28th February 2003, 09:36
I was taught a techninque where, while you guard your head, you use you elbows to grind into your opponents thighs. This was to make him relax his leg hold on you and thus enable you to pass the guard.

Though this worked on my, being the little girly man that i am, on my class mates that actually had more muscle and stuff then me, it did nothing.

What other ways are there?


Budoka 34
28th February 2003, 11:24

Being a "little girly man" to, I can tell you don't give up on the technique.
Instead try posting one elbow next to his "manparts" at the base of the leg and then on the opposite leg drive slowly with the other elbow just below his knee. By the time you hit his mid thigh he should loosen up. Then just shoot the arm through and throw the leg off.

Watch out for the triangle choke! I have one partner who loves to act like he's in great pain, then he shoots the triangle and crunches my head!:eek:

Hope it helps.

The Gracie guys I've rolled with have several variations on this theme. OUCH!:D


Ed Beneville
3rd March 2003, 05:56
There are a lot of other ways. We cover some of them in the book. One very good way is involves wedging your knee into the opponent's tailbone while holding down the hips.

Do you know any from standing? Those are effective also.

Against beginners try standing and attacking with a thrusting type choke.

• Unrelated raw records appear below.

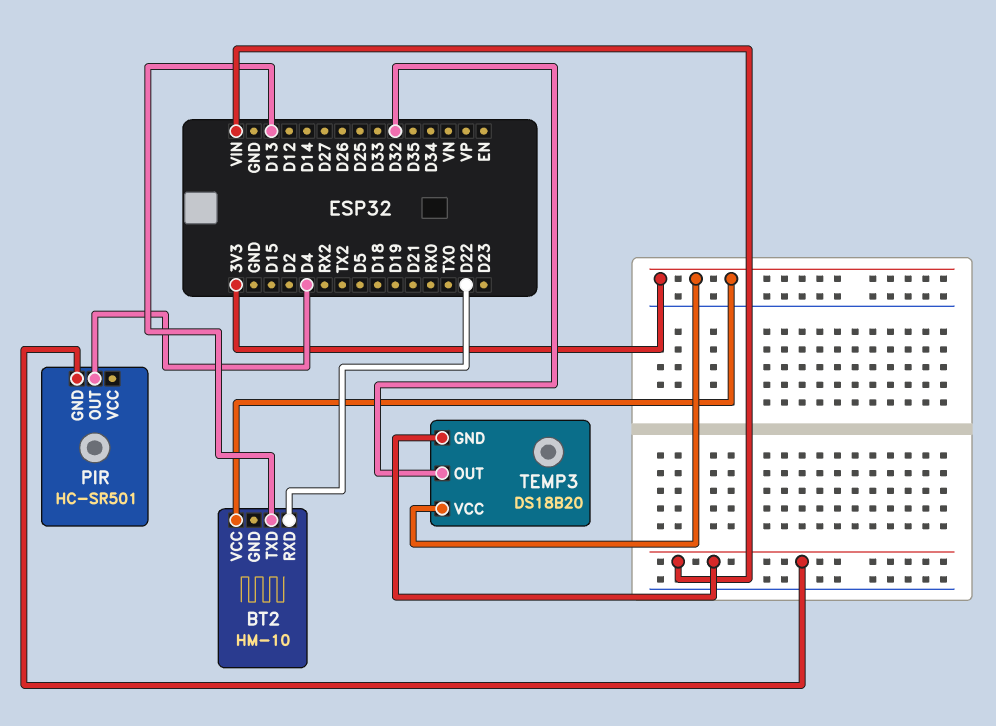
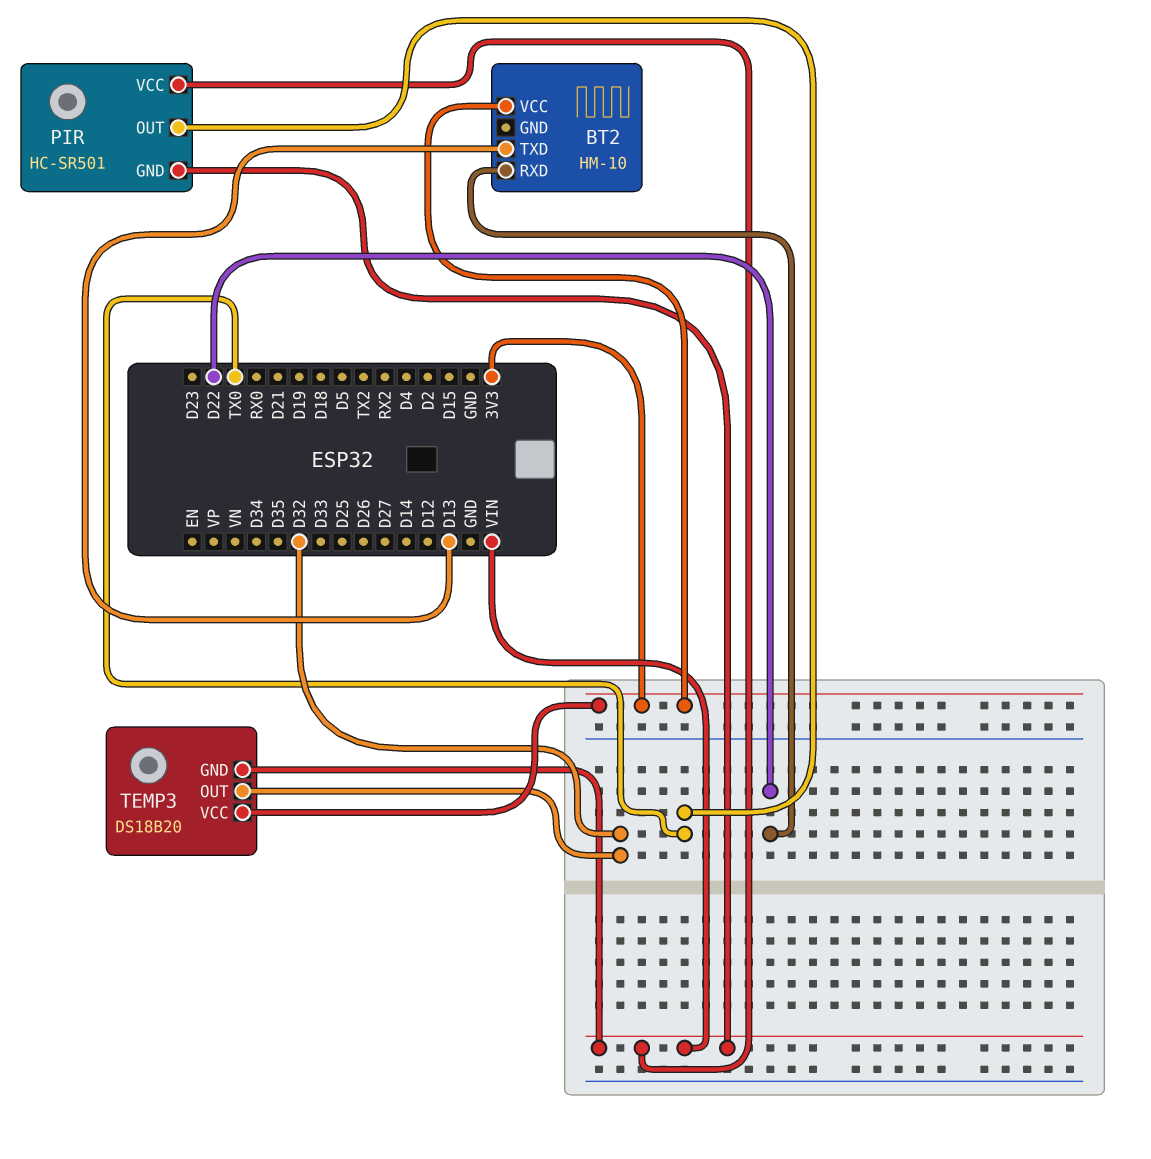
PIR pin OUT: D4 -> TX0
PIR pin VCC: none -> VIN

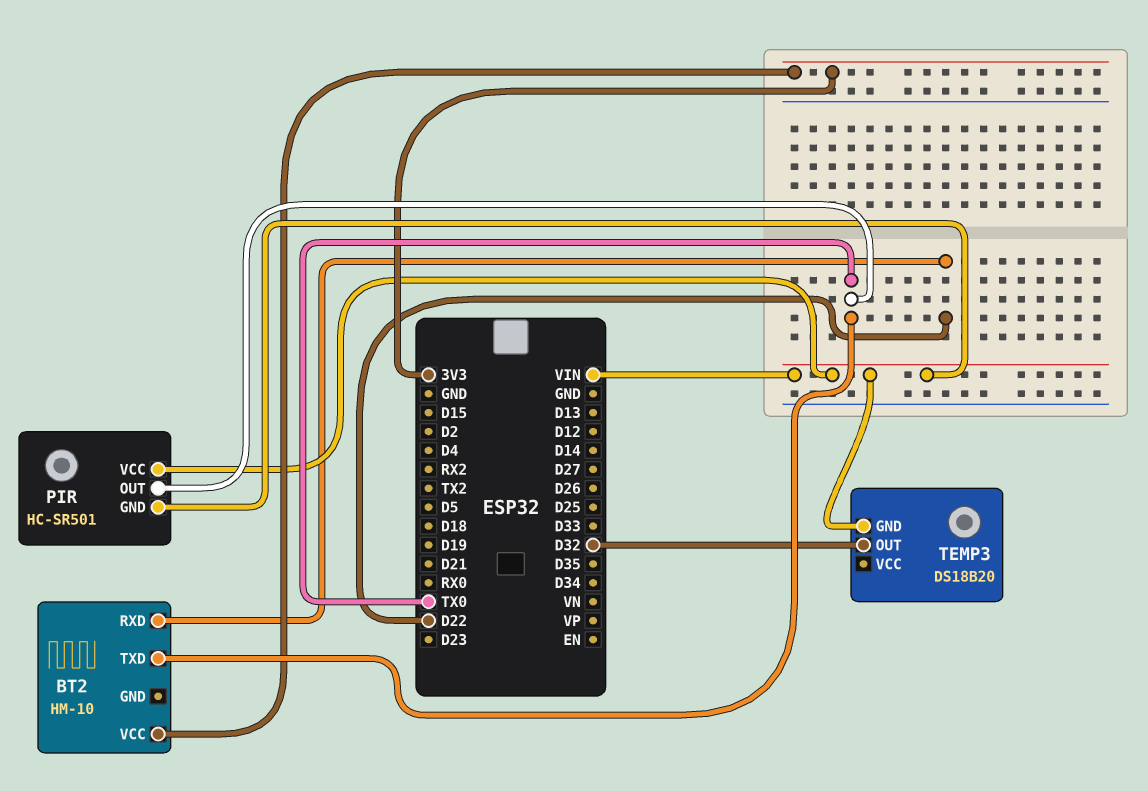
BT2 pin TXD: D13 -> TX0
TEMP3 pin VCC: 3V3 -> none

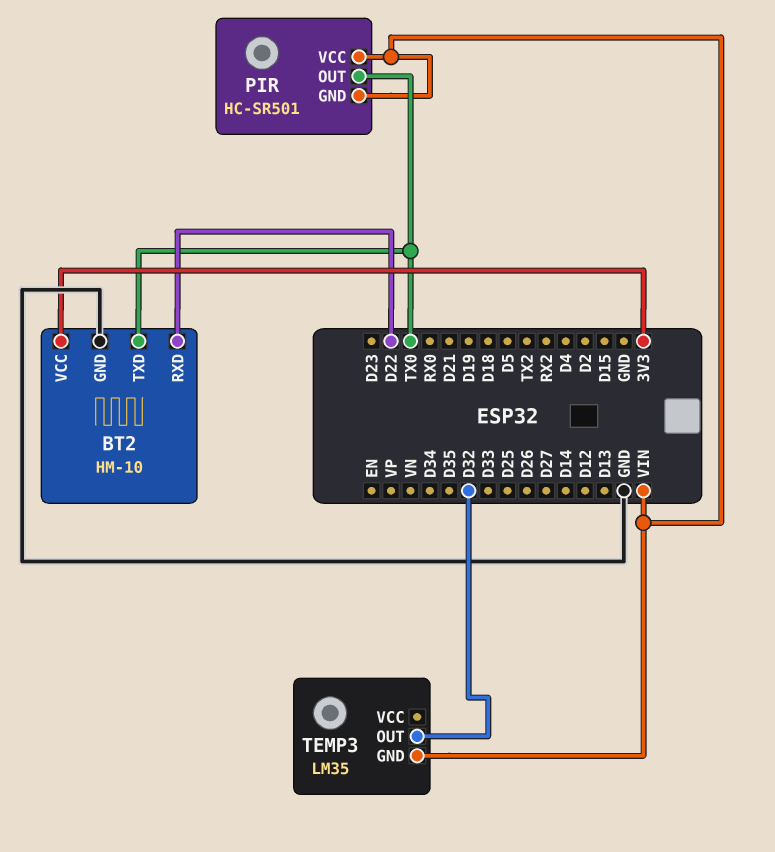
BT2 pin GND: none -> GND
TEMP3: DS18B20 -> LM35

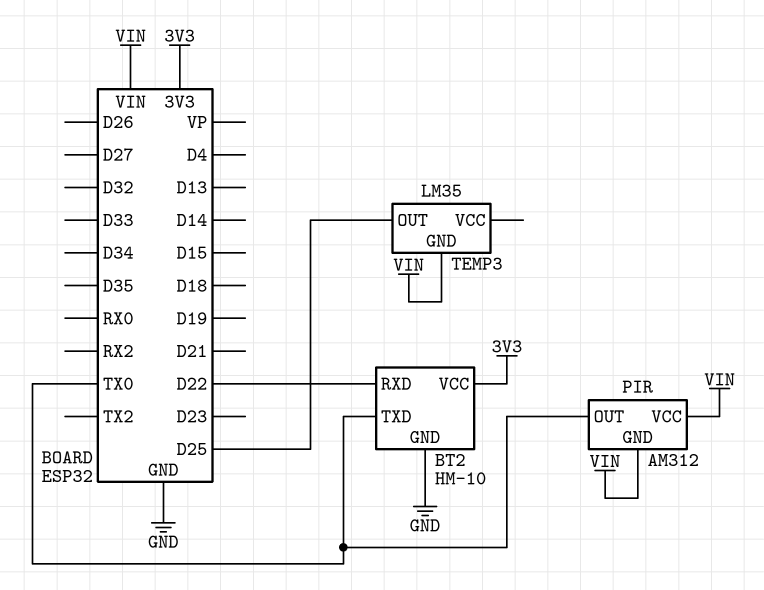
PIR: HC-SR501 -> AM312
TEMP3 pin OUT: D32 -> D25

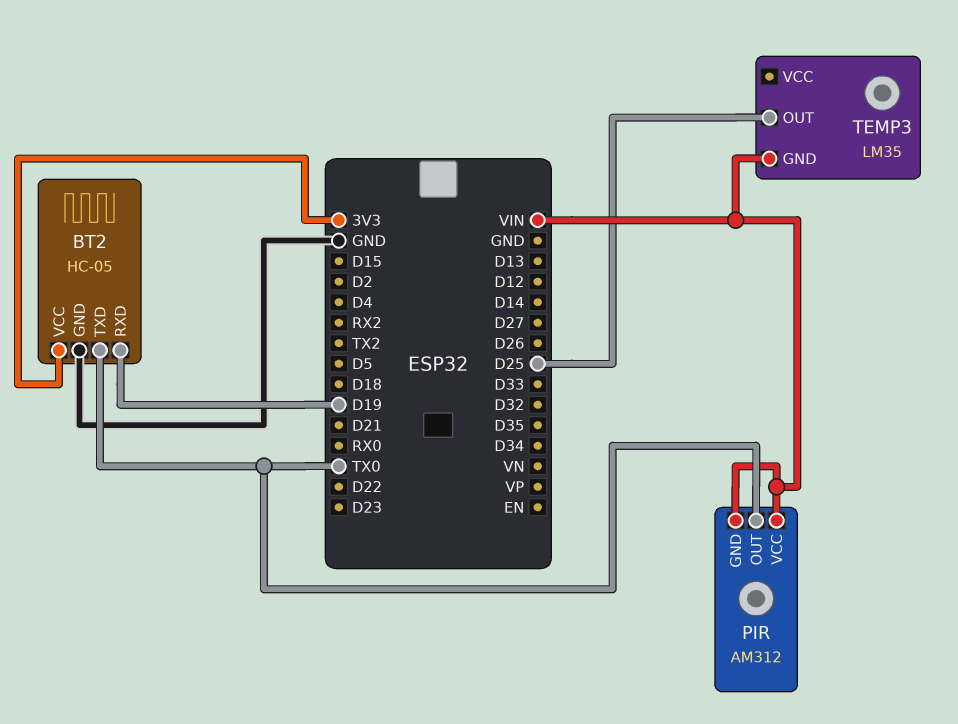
BT2: HM-10 -> HC-05
BT2 pin RXD: D22 -> D19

When the opponent opens his feet to push you away, make sure they stay open.


4th March 2003, 06:21
Yeah...my sensei taught me to stand up quickly and either use one hand to unluck the ankles or put pressure on the opponent.

Any tricks or tips to training by yourself?? Thats sorta of a contridiction...but when no one is interested and the schools too pricey.....options become limited.


Ed Beneville
5th March 2003, 06:18

First off, and since this forum is premised on our book, check out the drills in the back of "Passing the Guard."

Other good stuff for training solo includes can be found on the "Ginastica Natural" tapes and Scott Shonnen's "Grappler's Toolbox," especially the first volume. I like the latter because it is in english, and Shonnen has some interesting information.

A lot of very good black belts are into the Ginastica Natural tapes. The routines involve a lot of animal movement type exercises.